Task to carry out —
The reply should hold only the lines below from the one with "t@StThomasEdin" to the end, each copied exactly.

:: Data to examine ::

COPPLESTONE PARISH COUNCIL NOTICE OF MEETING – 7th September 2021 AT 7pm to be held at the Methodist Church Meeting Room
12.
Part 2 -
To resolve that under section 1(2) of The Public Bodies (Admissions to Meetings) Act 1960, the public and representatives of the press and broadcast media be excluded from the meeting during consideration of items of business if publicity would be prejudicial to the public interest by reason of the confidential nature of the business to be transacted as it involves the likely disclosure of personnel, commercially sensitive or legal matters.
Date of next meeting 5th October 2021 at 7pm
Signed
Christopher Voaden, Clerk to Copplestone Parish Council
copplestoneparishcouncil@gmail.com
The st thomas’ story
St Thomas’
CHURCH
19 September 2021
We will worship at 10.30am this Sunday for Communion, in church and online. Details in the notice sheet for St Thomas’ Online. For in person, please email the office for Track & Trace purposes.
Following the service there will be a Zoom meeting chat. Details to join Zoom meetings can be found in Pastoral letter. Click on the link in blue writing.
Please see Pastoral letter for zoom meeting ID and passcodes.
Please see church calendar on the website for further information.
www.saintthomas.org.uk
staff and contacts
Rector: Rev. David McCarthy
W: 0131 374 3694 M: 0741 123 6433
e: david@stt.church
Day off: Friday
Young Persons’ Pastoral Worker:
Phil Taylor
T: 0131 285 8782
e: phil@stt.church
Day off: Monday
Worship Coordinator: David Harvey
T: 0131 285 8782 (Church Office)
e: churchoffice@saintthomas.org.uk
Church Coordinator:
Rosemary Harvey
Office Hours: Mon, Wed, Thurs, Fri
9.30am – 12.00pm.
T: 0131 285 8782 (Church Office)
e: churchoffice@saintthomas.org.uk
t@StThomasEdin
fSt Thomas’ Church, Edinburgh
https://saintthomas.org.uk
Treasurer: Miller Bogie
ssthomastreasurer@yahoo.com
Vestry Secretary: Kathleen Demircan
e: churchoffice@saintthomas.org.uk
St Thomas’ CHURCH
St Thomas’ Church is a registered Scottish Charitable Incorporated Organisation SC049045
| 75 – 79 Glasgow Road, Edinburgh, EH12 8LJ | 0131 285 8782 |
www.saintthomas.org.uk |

:::

Answer below —
t@StThomasEdin
fSt Thomas’ Church, Edinburgh
https://saintthomas.org.uk
Treasurer: Miller Bogie
ssthomastreasurer@yahoo.com
Vestry Secretary: Kathleen Demircan
e: churchoffice@saintthomas.org.uk
St Thomas’ CHURCH
St Thomas’ Church is a registered Scottish Charitable Incorporated Organisation SC049045
| 75 – 79 Glasgow Road, Edinburgh, EH12 8LJ | 0131 285 8782 |
www.saintthomas.org.uk |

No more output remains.